Pour financer sa campagne, Barack Obama a « levé » pas moins de 600 millions de dollars ce qui constitue record absolu. Une enquête du Washington Post en date du 22 octobre et intitulée « Big Donors Drive Obama’s Money Edge » (Littéralement : « Les gros donateurs sont la force motrice du fric d’Obama ») démontre que « seul un quart de ces 600 millions provient du “petit peuple” ». Pour le reste, Barack Obama a été largement financé par le milieu financier de Wall-Street et notamment les banques d’affaires comme Goldman Sachs (plus de 700.000 dollars). Le conseiller principal d’Obama sur les questions économiques est d’ailleurs un ancien PDG de Goldman Sachs. Certains lobby comme celui des cigarettes le trouvent plus conciliant que John Mc Cain.

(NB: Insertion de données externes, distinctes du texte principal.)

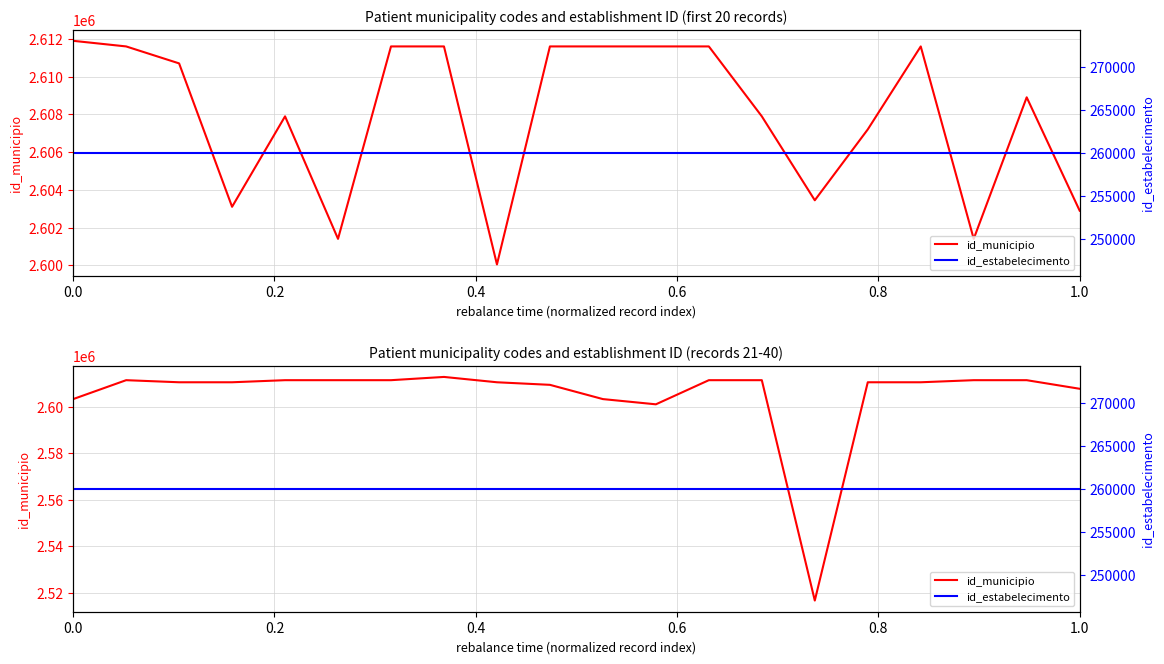

What is the minimum value shown in the chart?

260014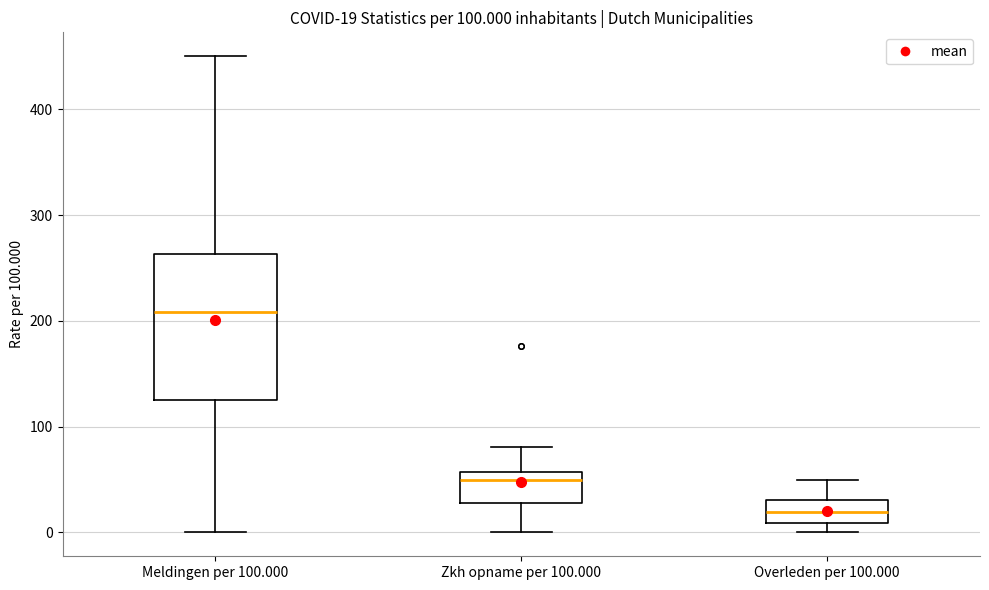

Which box has the highest median line?

Meldingen per 100.000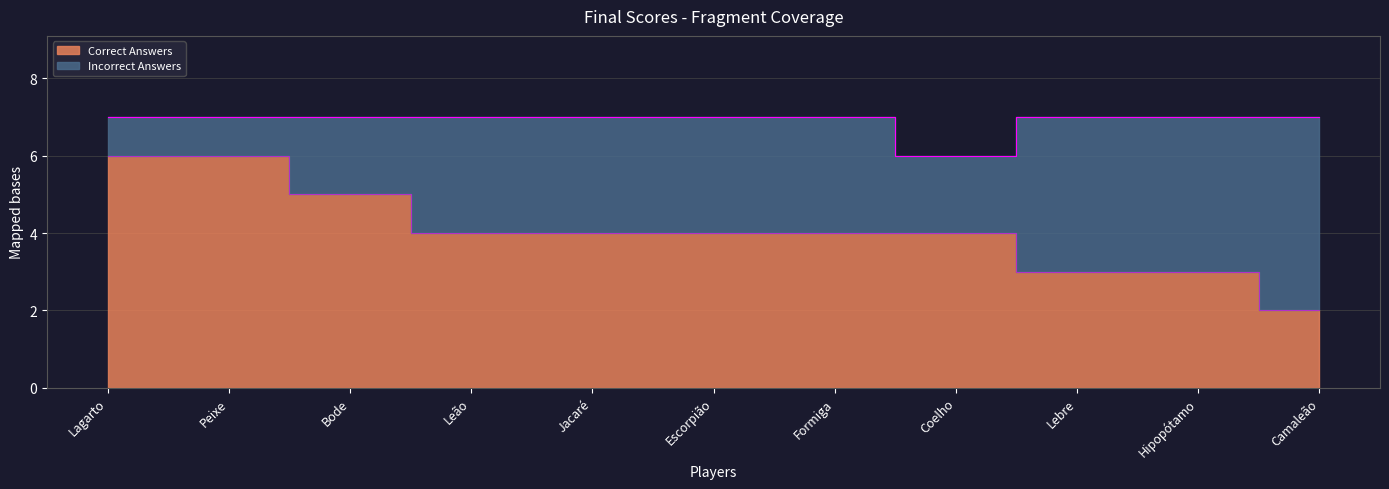

Reading left to right, transcribe all the data shown in this chart.

Lagarto=6	Peixe=6	Bode=5	Leão=4	Jacaré=4	Escorpião=4	Formiga=4	Coelho=4	Lebre=3	Hipopótamo=3	Camaleão=2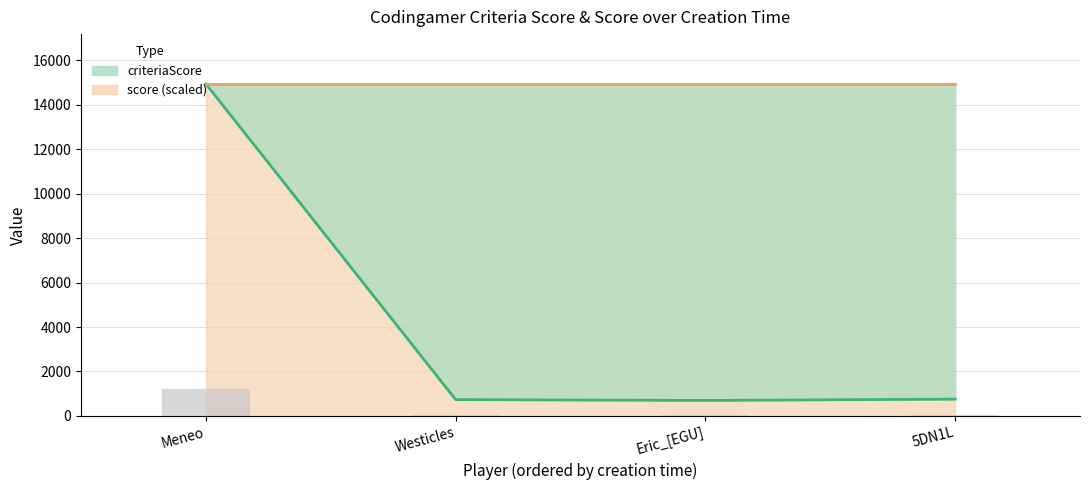

List the labels in order of value, largest first.

Meneo, 5DN1L, Westicles, Eric_[EGU]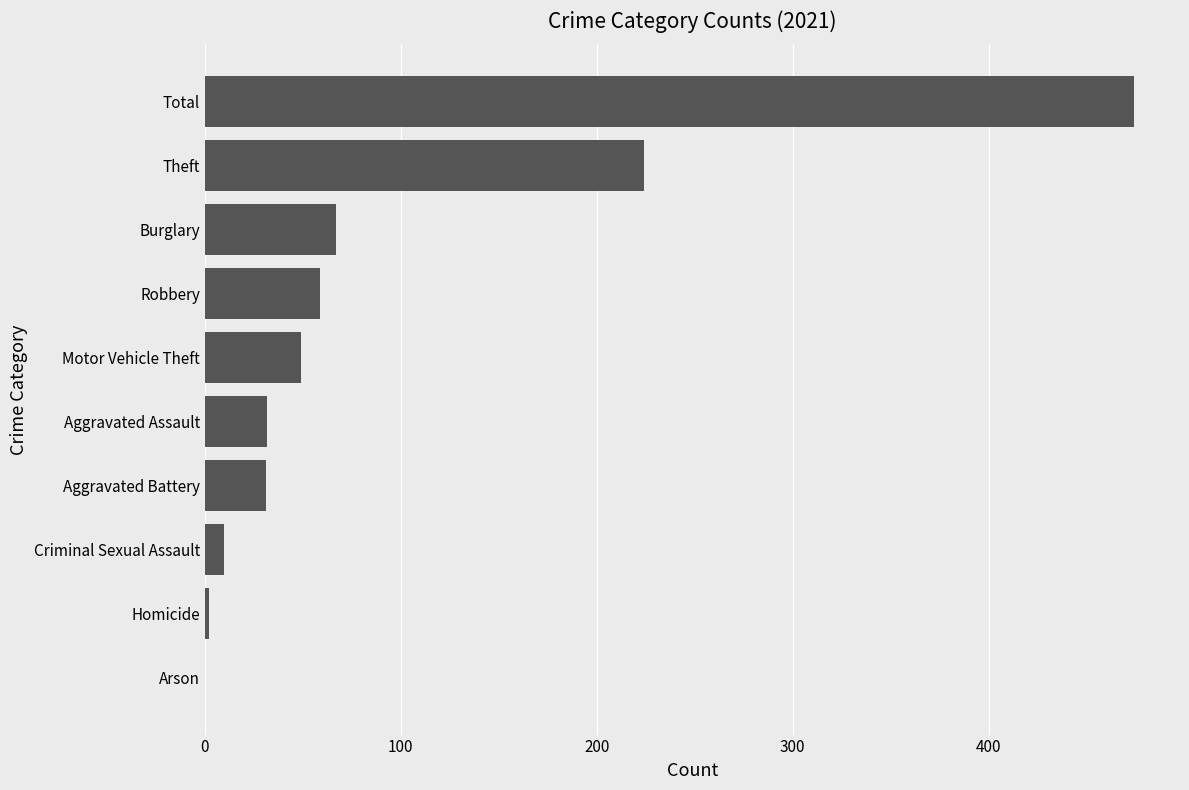

How many data points does each series have?

10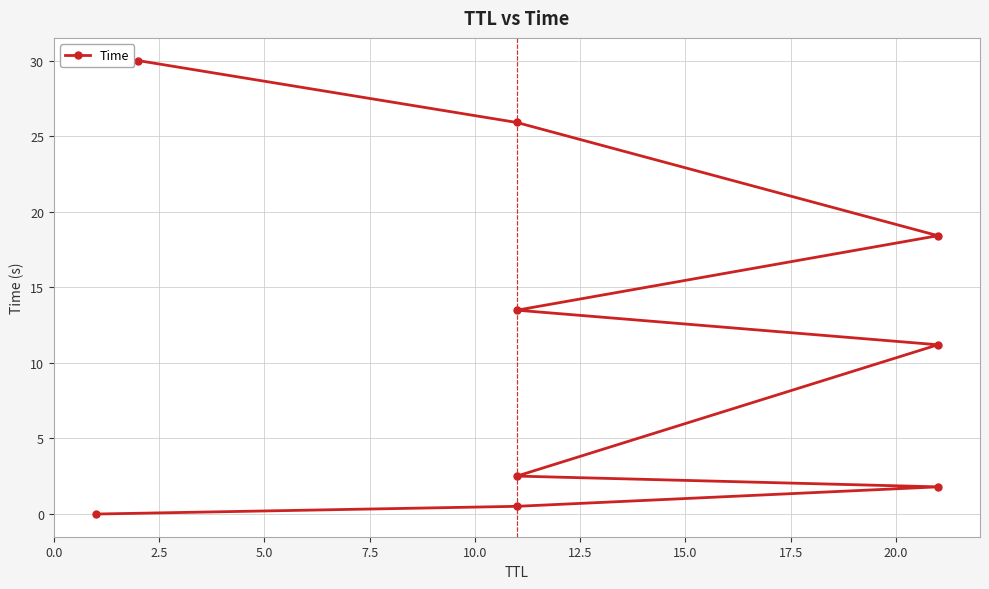

How many lines are shown in the chart?

1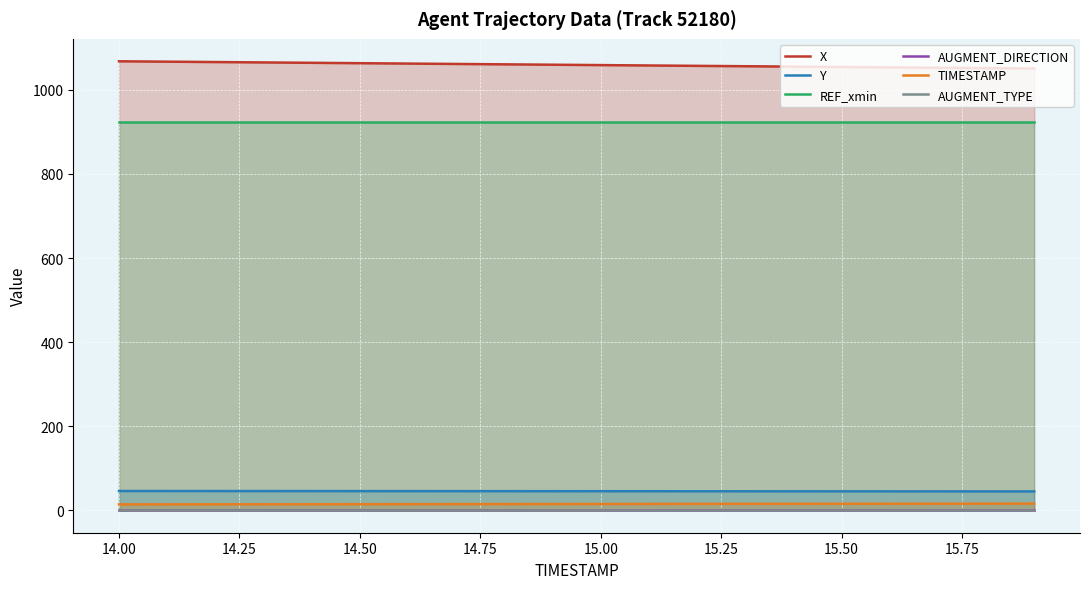

True or false: X has more than 1 points higher than both neighbors.

False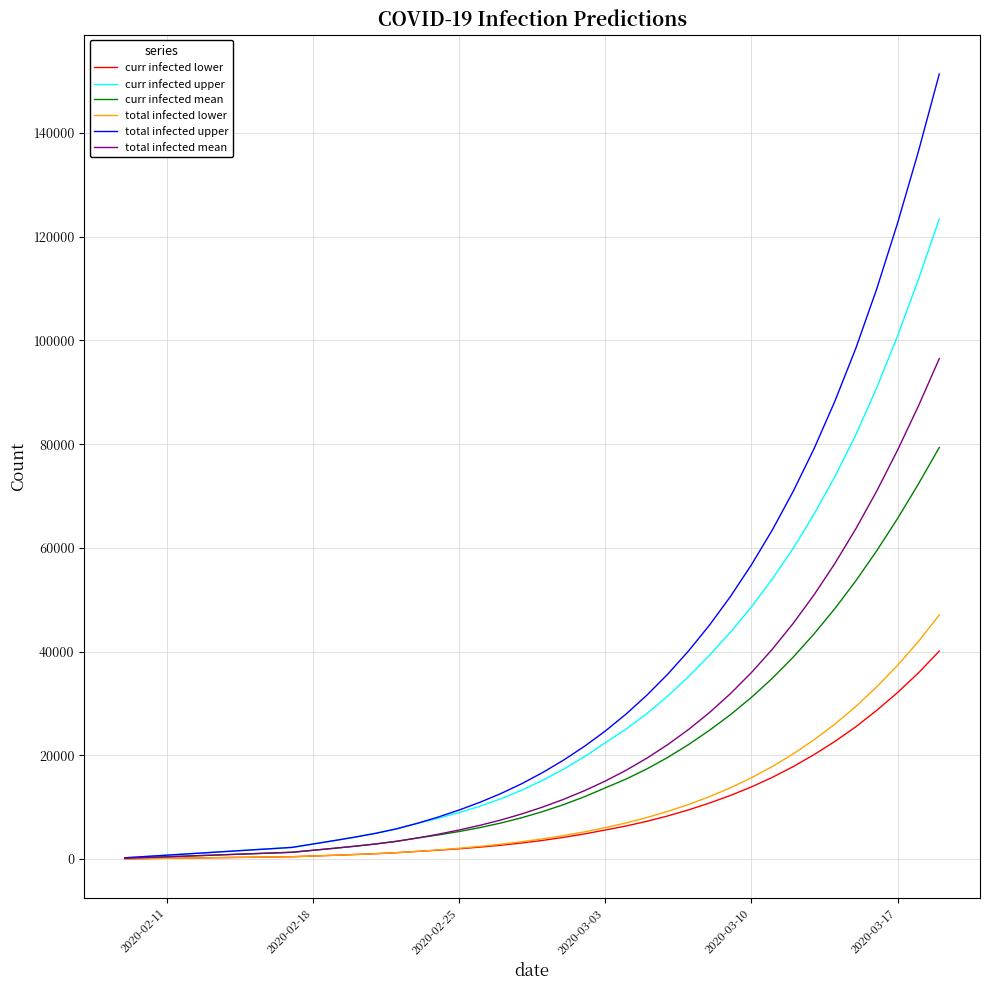

How many distinct data groups are displayed?

6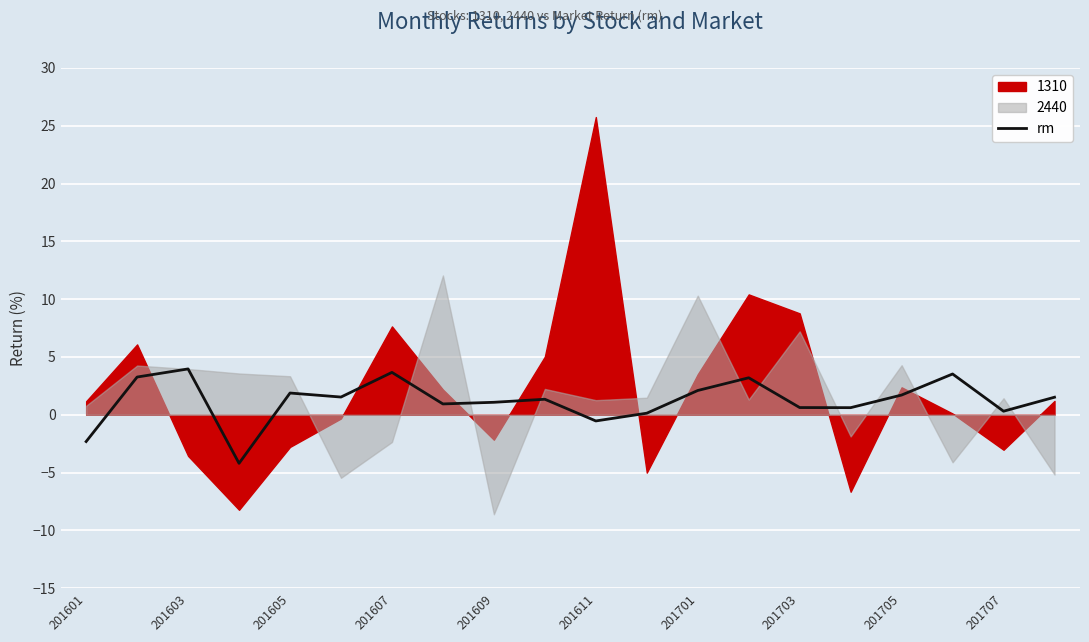

What is the average value?

1.2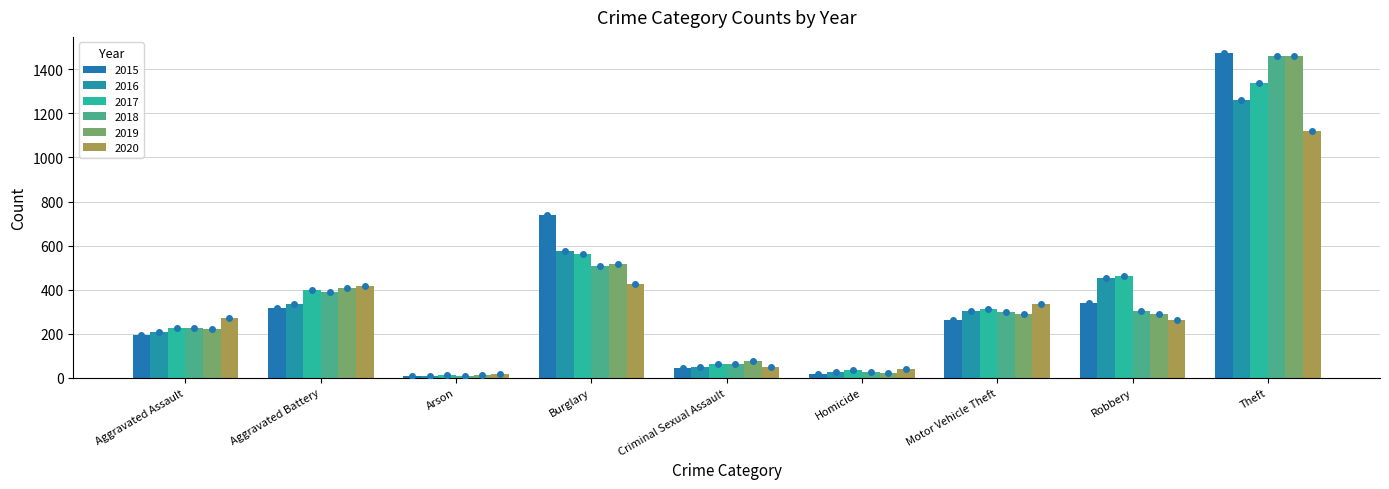

Which has a higher value, Homicide or Criminal Sexual Assault?

Criminal Sexual Assault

Et pour récolter des fonds, l’équipe d’Obama n’aura pas lésiné sur les moyens. La collusion avec l’élite économique aura également été totale. Au courant du mois d’octobre, les riches donateurs pouvaient ainsi s’offrir pour des sommes variant de 5.000 à 30.000 dollars par personne des déjeuners et des soirées avec les principaux conseillers d’Obama, ceux qui seront aux commandes s’il est élu et qui pourront influencer ses décisions. Le magazine Politico a ainsi révélé le 29 octobre l’existence d’une longue liste de conseillers et d’intimes d’Obama se prêtant à ces fructueuses sauteries.
Avec cet argent, Obama s’est notamment offert le 29 octobre dernier 27 minutes de pure propagande diffusées simultanément sur les sept grandes chaînes du pays. Il aura au total diffusé quatre fois plus de spots publicitaires que son rival républicain dans les 18 Etats clés dont dépend l’élection. Par rapport aux autres candidats … on ne compte même plus !
Croulant littéralement sous l’argent de ses « intéressés donateurs », Barack Obama a annoncé qu’il renonçait au versement par l’Etat d’un montant donné (environ 84 millions de dollars en 2008). C’est un fait exceptionnel et il est dû au fait que la somme allouée à chacun des deux grands rivaux, l’est en échange de leur acceptation d’un plafond de dépenses équivalant à la somme reçue. C’est également un précédent dangereux.
Barack Obama c’est beaucoup de paroles mais, comme disent les Américains : « where is the beef ? » (Littéralement : « Où est la viande ? ») C’est-à-dire, où sont les propositions concrètes en matière de politique économique ou de politique étrangère ?
Si Sarkozy en France ou Didier Reynders en Belgique soutiennent Obama, ils ont pour cela de bonnes raisons. Au regard des critères qui avaient encore cours il n’y a pas si longtemps avant que ne sévissent un peu partout les socialistes « décomplexés et modernes » grands pourfendeurs des « archaïques », Obama peut être clairement classé comme un "homme de droite"
Obama et Mc Cain (et plus encore le pitbull créationniste Sarah Palin) est-ce bonnet bleu et bleu bonnet ? Non. Mais il n’est pas besoin pour combattre la droite extrême républicaine de fantasmer un Obama de gauche qui n’existe pas. Parlons alors simplement d’un vote utile comme pour le duel Chirac-Le Pen en 2002. Si la démocratie a un sens, la différence majeure est cependat qu’il n’y a en l’occurrence pas deux mais dix candidats, dont plusieurs de gauche.
Certains voudraient voir en Barack Obama le nouveau Martin Luther King. Il serait temps qu’ils retombent les pieds sur terre. Quand le premier a restreint le changement à un slogan creux matraqué à coups de pubs financées par l’élite économique, le second avait lui décidé de véritablement questionner et combattre la présence aux Etats-Unis de quarante millions de pauvres, ce qui le conduisait « à interroger le système économique, à réclamer une meilleure répartition des richesses, à mettre en cause l’économie capitaliste ».